Nazirabazar is a neighborhood of Dhaka. It is situated in old part of the city. There are many shoe factories. This place is famous for many restaurants and eateries also.

Nazirabazar area consisting of Kazi Alauddin Road, Bangshal, France Road area. To arrive at Nazirabazar, one can start walking from Bangabazar that situated near Gulistan.

==History==
In Mughal period, various government department officials were called Nazir. They lived around this area and that's why the market is named Nazirabazar.

Sheikh Fazilatunnesa Mujib moved into a house in Nazirabazar when Sheikh Mujibur Rahman was arrested in 1954 after the Governor General of Pakistan, Ghulam Mohammad, abolished the United Front cabinet and issued a governorship.
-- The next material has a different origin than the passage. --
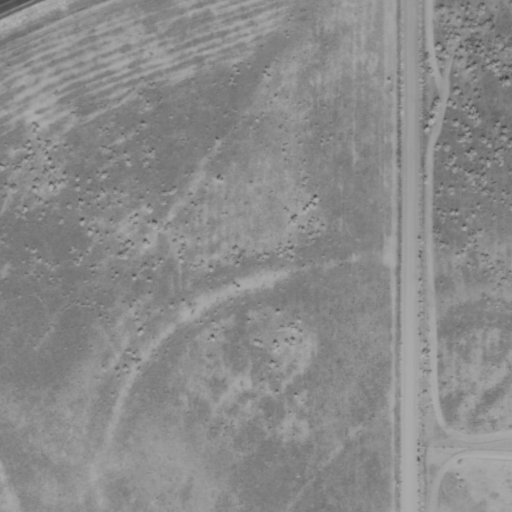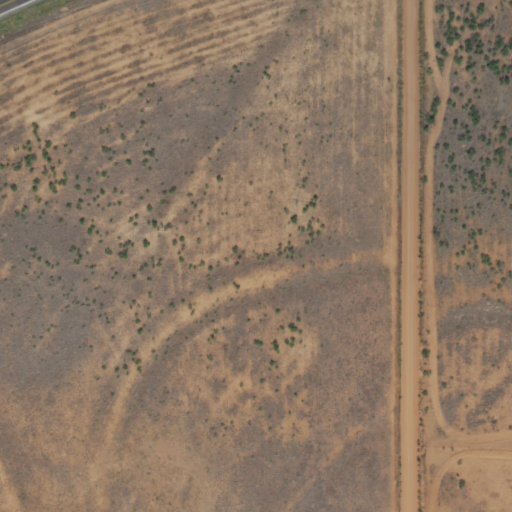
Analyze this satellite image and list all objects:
road: (11, 5)
road: (412, 256)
Earl Robert Miller ate biryani of Nazirabazar. The former US ambassador praised its biryani.

==Restaurants==
Eateries of Nazirabazar area, popular to foodies, are open every hour of the day. While walking along Kazi Alauddin Road, there are various food stalls on both sides of the road. Some distance away is the Nazirabazar crossroads. Surrounding this crossroads are all the traditional food shops of old Dhaka. There are biryani, chap, kebab, fried beef belly, sweets, bakarkhani and many more.
There are shops of Hajir Biryani, Nanna Biryani, Mamun Biryani and Hanif Biryani in Nazira Bazaar.
Beauty Lacchi and Faluda shop in Nazirabazar is popular all over the country. They sell lassi, falooda and Beauty Shorbet.
Popular shop Bismillah Kabab Ghar is located right next to Nazirabazar crossroads. The specialty of this shop is their khasir gurda along with various kebabs.
Bukhari Restaurant is another famous restaurant in Nazirabazar for Chap and Naan. Their signature dish is Chicken vegetable chap with three types of naan.
Fire paan are being sold at paan shops on Agasadek Road and Kazi Alauddin Road in Nazirabazar.
In the mattha shops in Nazirabazar, morning mattha-chhena, another famous item of Old Dhaka are sold.

==2021 Fire==
In December 2021, a fire broke out in a shoe factory in Nazirabazar area.